● TASK INPUT
BEGIN

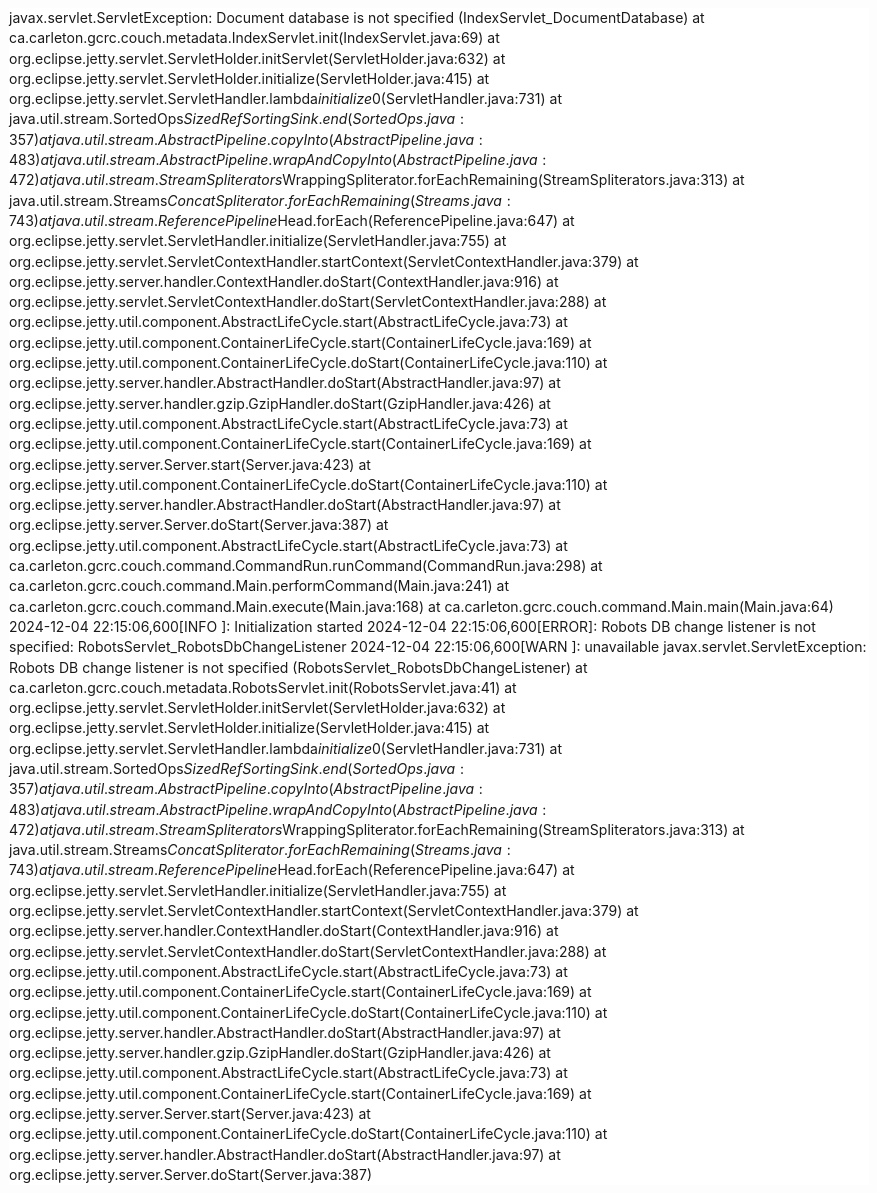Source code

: javax.servlet.ServletException: Document database is not specified (IndexServlet_DocumentDatabase)
    at ca.carleton.gcrc.couch.metadata.IndexServlet.init(IndexServlet.java:69)
    at org.eclipse.jetty.servlet.ServletHolder.initServlet(ServletHolder.java:632)
    at org.eclipse.jetty.servlet.ServletHolder.initialize(ServletHolder.java:415)
    at org.eclipse.jetty.servlet.ServletHandler.lambda$initialize$0(ServletHandler.java:731)
    at java.util.stream.SortedOps$SizedRefSortingSink.end(SortedOps.java:357)
    at java.util.stream.AbstractPipeline.copyInto(AbstractPipeline.java:483)
    at java.util.stream.AbstractPipeline.wrapAndCopyInto(AbstractPipeline.java:472)
    at java.util.stream.StreamSpliterators$WrappingSpliterator.forEachRemaining(StreamSpliterators.java:313)
    at java.util.stream.Streams$ConcatSpliterator.forEachRemaining(Streams.java:743)
    at java.util.stream.ReferencePipeline$Head.forEach(ReferencePipeline.java:647)
    at org.eclipse.jetty.servlet.ServletHandler.initialize(ServletHandler.java:755)
    at org.eclipse.jetty.servlet.ServletContextHandler.startContext(ServletContextHandler.java:379)
    at org.eclipse.jetty.server.handler.ContextHandler.doStart(ContextHandler.java:916)
    at org.eclipse.jetty.servlet.ServletContextHandler.doStart(ServletContextHandler.java:288)
    at org.eclipse.jetty.util.component.AbstractLifeCycle.start(AbstractLifeCycle.java:73)
    at org.eclipse.jetty.util.component.ContainerLifeCycle.start(ContainerLifeCycle.java:169)
    at org.eclipse.jetty.util.component.ContainerLifeCycle.doStart(ContainerLifeCycle.java:110)
    at org.eclipse.jetty.server.handler.AbstractHandler.doStart(AbstractHandler.java:97)
    at org.eclipse.jetty.server.handler.gzip.GzipHandler.doStart(GzipHandler.java:426)
    at org.eclipse.jetty.util.component.AbstractLifeCycle.start(AbstractLifeCycle.java:73)
    at org.eclipse.jetty.util.component.ContainerLifeCycle.start(ContainerLifeCycle.java:169)
    at org.eclipse.jetty.server.Server.start(Server.java:423)
    at org.eclipse.jetty.util.component.ContainerLifeCycle.doStart(ContainerLifeCycle.java:110)
    at org.eclipse.jetty.server.handler.AbstractHandler.doStart(AbstractHandler.java:97)
    at org.eclipse.jetty.server.Server.doStart(Server.java:387)
    at org.eclipse.jetty.util.component.AbstractLifeCycle.start(AbstractLifeCycle.java:73)
    at ca.carleton.gcrc.couch.command.CommandRun.runCommand(CommandRun.java:298)
    at ca.carleton.gcrc.couch.command.Main.performCommand(Main.java:241)
    at ca.carleton.gcrc.couch.command.Main.execute(Main.java:168)
    at ca.carleton.gcrc.couch.command.Main.main(Main.java:64)
2024-12-04 22:15:06,600[INFO ]: Initialization started
2024-12-04 22:15:06,600[ERROR]: Robots DB change listener is not specified: RobotsServlet_RobotsDbChangeListener
2024-12-04 22:15:06,600[WARN ]: unavailable
javax.servlet.ServletException: Robots DB change listener is not specified (RobotsServlet_RobotsDbChangeListener)
    at ca.carleton.gcrc.couch.metadata.RobotsServlet.init(RobotsServlet.java:41)
    at org.eclipse.jetty.servlet.ServletHolder.initServlet(ServletHolder.java:632)
    at org.eclipse.jetty.servlet.ServletHolder.initialize(ServletHolder.java:415)
    at org.eclipse.jetty.servlet.ServletHandler.lambda$initialize$0(ServletHandler.java:731)
    at java.util.stream.SortedOps$SizedRefSortingSink.end(SortedOps.java:357)
    at java.util.stream.AbstractPipeline.copyInto(AbstractPipeline.java:483)
    at java.util.stream.AbstractPipeline.wrapAndCopyInto(AbstractPipeline.java:472)
    at java.util.stream.StreamSpliterators$WrappingSpliterator.forEachRemaining(StreamSpliterators.java:313)
    at java.util.stream.Streams$ConcatSpliterator.forEachRemaining(Streams.java:743)
    at java.util.stream.ReferencePipeline$Head.forEach(ReferencePipeline.java:647)
    at org.eclipse.jetty.servlet.ServletHandler.initialize(ServletHandler.java:755)
    at org.eclipse.jetty.servlet.ServletContextHandler.startContext(ServletContextHandler.java:379)
    at org.eclipse.jetty.server.handler.ContextHandler.doStart(ContextHandler.java:916)
    at org.eclipse.jetty.servlet.ServletContextHandler.doStart(ServletContextHandler.java:288)
    at org.eclipse.jetty.util.component.AbstractLifeCycle.start(AbstractLifeCycle.java:73)
    at org.eclipse.jetty.util.component.ContainerLifeCycle.start(ContainerLifeCycle.java:169)
    at org.eclipse.jetty.util.component.ContainerLifeCycle.doStart(ContainerLifeCycle.java:110)
    at org.eclipse.jetty.server.handler.AbstractHandler.doStart(AbstractHandler.java:97)
    at org.eclipse.jetty.server.handler.gzip.GzipHandler.doStart(GzipHandler.java:426)
    at org.eclipse.jetty.util.component.AbstractLifeCycle.start(AbstractLifeCycle.java:73)
    at org.eclipse.jetty.util.component.ContainerLifeCycle.start(ContainerLifeCycle.java:169)
    at org.eclipse.jetty.server.Server.start(Server.java:423)
    at org.eclipse.jetty.util.component.ContainerLifeCycle.doStart(ContainerLifeCycle.java:110)
    at org.eclipse.jetty.server.handler.AbstractHandler.doStart(AbstractHandler.java:97)
    at org.eclipse.jetty.server.Server.doStart(Server.java:387)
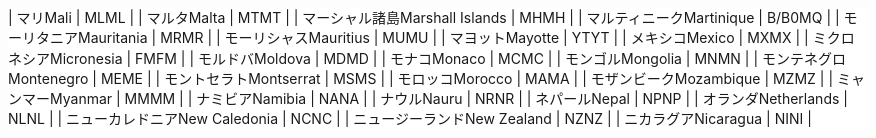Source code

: | <span data-ttu-id="9e0b5-389">マリ</span><span class="sxs-lookup"><span data-stu-id="9e0b5-389">Mali</span></span>            | <span data-ttu-id="9e0b5-390">ML</span><span class="sxs-lookup"><span data-stu-id="9e0b5-390">ML</span></span> |
| <span data-ttu-id="9e0b5-391">マルタ</span><span class="sxs-lookup"><span data-stu-id="9e0b5-391">Malta</span></span>           | <span data-ttu-id="9e0b5-392">MT</span><span class="sxs-lookup"><span data-stu-id="9e0b5-392">MT</span></span> |
| <span data-ttu-id="9e0b5-393">マーシャル諸島</span><span class="sxs-lookup"><span data-stu-id="9e0b5-393">Marshall Islands</span></span> | <span data-ttu-id="9e0b5-394">MH</span><span class="sxs-lookup"><span data-stu-id="9e0b5-394">MH</span></span> |
| <span data-ttu-id="9e0b5-395">マルティニーク</span><span class="sxs-lookup"><span data-stu-id="9e0b5-395">Martinique</span></span>      | <span data-ttu-id="9e0b5-396">B/B0</span><span class="sxs-lookup"><span data-stu-id="9e0b5-396">MQ</span></span> |
| <span data-ttu-id="9e0b5-397">モーリタニア</span><span class="sxs-lookup"><span data-stu-id="9e0b5-397">Mauritania</span></span>      | <span data-ttu-id="9e0b5-398">MR</span><span class="sxs-lookup"><span data-stu-id="9e0b5-398">MR</span></span> |
| <span data-ttu-id="9e0b5-399">モーリシャス</span><span class="sxs-lookup"><span data-stu-id="9e0b5-399">Mauritius</span></span>       | <span data-ttu-id="9e0b5-400">MU</span><span class="sxs-lookup"><span data-stu-id="9e0b5-400">MU</span></span> |
| <span data-ttu-id="9e0b5-401">マヨット</span><span class="sxs-lookup"><span data-stu-id="9e0b5-401">Mayotte</span></span>         | <span data-ttu-id="9e0b5-402">YT</span><span class="sxs-lookup"><span data-stu-id="9e0b5-402">YT</span></span> |
| <span data-ttu-id="9e0b5-403">メキシコ</span><span class="sxs-lookup"><span data-stu-id="9e0b5-403">Mexico</span></span>          | <span data-ttu-id="9e0b5-404">MX</span><span class="sxs-lookup"><span data-stu-id="9e0b5-404">MX</span></span> |
| <span data-ttu-id="9e0b5-405">ミクロネシア</span><span class="sxs-lookup"><span data-stu-id="9e0b5-405">Micronesia</span></span>      | <span data-ttu-id="9e0b5-406">FM</span><span class="sxs-lookup"><span data-stu-id="9e0b5-406">FM</span></span> |
| <span data-ttu-id="9e0b5-407">モルドバ</span><span class="sxs-lookup"><span data-stu-id="9e0b5-407">Moldova</span></span>         | <span data-ttu-id="9e0b5-408">MD</span><span class="sxs-lookup"><span data-stu-id="9e0b5-408">MD</span></span> |
| <span data-ttu-id="9e0b5-409">モナコ</span><span class="sxs-lookup"><span data-stu-id="9e0b5-409">Monaco</span></span>          | <span data-ttu-id="9e0b5-410">MC</span><span class="sxs-lookup"><span data-stu-id="9e0b5-410">MC</span></span> |
| <span data-ttu-id="9e0b5-411">モンゴル</span><span class="sxs-lookup"><span data-stu-id="9e0b5-411">Mongolia</span></span>        | <span data-ttu-id="9e0b5-412">MN</span><span class="sxs-lookup"><span data-stu-id="9e0b5-412">MN</span></span> |
| <span data-ttu-id="9e0b5-413">モンテネグロ</span><span class="sxs-lookup"><span data-stu-id="9e0b5-413">Montenegro</span></span>      | <span data-ttu-id="9e0b5-414">ME</span><span class="sxs-lookup"><span data-stu-id="9e0b5-414">ME</span></span> |
| <span data-ttu-id="9e0b5-415">モントセラト</span><span class="sxs-lookup"><span data-stu-id="9e0b5-415">Montserrat</span></span>      | <span data-ttu-id="9e0b5-416">MS</span><span class="sxs-lookup"><span data-stu-id="9e0b5-416">MS</span></span> |
| <span data-ttu-id="9e0b5-417">モロッコ</span><span class="sxs-lookup"><span data-stu-id="9e0b5-417">Morocco</span></span>         | <span data-ttu-id="9e0b5-418">MA</span><span class="sxs-lookup"><span data-stu-id="9e0b5-418">MA</span></span> |
| <span data-ttu-id="9e0b5-419">モザンビーク</span><span class="sxs-lookup"><span data-stu-id="9e0b5-419">Mozambique</span></span>      | <span data-ttu-id="9e0b5-420">MZ</span><span class="sxs-lookup"><span data-stu-id="9e0b5-420">MZ</span></span> |
| <span data-ttu-id="9e0b5-421">ミャンマー</span><span class="sxs-lookup"><span data-stu-id="9e0b5-421">Myanmar</span></span>         | <span data-ttu-id="9e0b5-422">MM</span><span class="sxs-lookup"><span data-stu-id="9e0b5-422">MM</span></span> |
| <span data-ttu-id="9e0b5-423">ナミビア</span><span class="sxs-lookup"><span data-stu-id="9e0b5-423">Namibia</span></span>         | <span data-ttu-id="9e0b5-424">NA</span><span class="sxs-lookup"><span data-stu-id="9e0b5-424">NA</span></span> |
| <span data-ttu-id="9e0b5-425">ナウル</span><span class="sxs-lookup"><span data-stu-id="9e0b5-425">Nauru</span></span>           | <span data-ttu-id="9e0b5-426">NR</span><span class="sxs-lookup"><span data-stu-id="9e0b5-426">NR</span></span> |
| <span data-ttu-id="9e0b5-427">ネパール</span><span class="sxs-lookup"><span data-stu-id="9e0b5-427">Nepal</span></span>           | <span data-ttu-id="9e0b5-428">NP</span><span class="sxs-lookup"><span data-stu-id="9e0b5-428">NP</span></span> |
| <span data-ttu-id="9e0b5-429">オランダ</span><span class="sxs-lookup"><span data-stu-id="9e0b5-429">Netherlands</span></span>     | <span data-ttu-id="9e0b5-430">NL</span><span class="sxs-lookup"><span data-stu-id="9e0b5-430">NL</span></span> |
| <span data-ttu-id="9e0b5-431">ニューカレドニア</span><span class="sxs-lookup"><span data-stu-id="9e0b5-431">New Caledonia</span></span>   | <span data-ttu-id="9e0b5-432">NC</span><span class="sxs-lookup"><span data-stu-id="9e0b5-432">NC</span></span> |
| <span data-ttu-id="9e0b5-433">ニュージーランド</span><span class="sxs-lookup"><span data-stu-id="9e0b5-433">New Zealand</span></span>     | <span data-ttu-id="9e0b5-434">NZ</span><span class="sxs-lookup"><span data-stu-id="9e0b5-434">NZ</span></span> |
| <span data-ttu-id="9e0b5-435">ニカラグア</span><span class="sxs-lookup"><span data-stu-id="9e0b5-435">Nicaragua</span></span>       | <span data-ttu-id="9e0b5-436">NI</span><span class="sxs-lookup"><span data-stu-id="9e0b5-436">NI</span></span> |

END

● EXERCISE
Where does the string "javax" appear in the records above? Return every line that holds it.

● EXERCISE SOLUTION
: javax.servlet.ServletException: Document database is not specified (IndexServlet_DocumentDatabase)
javax.servlet.ServletException: Robots DB change listener is not specified (RobotsServlet_RobotsDbChangeListener)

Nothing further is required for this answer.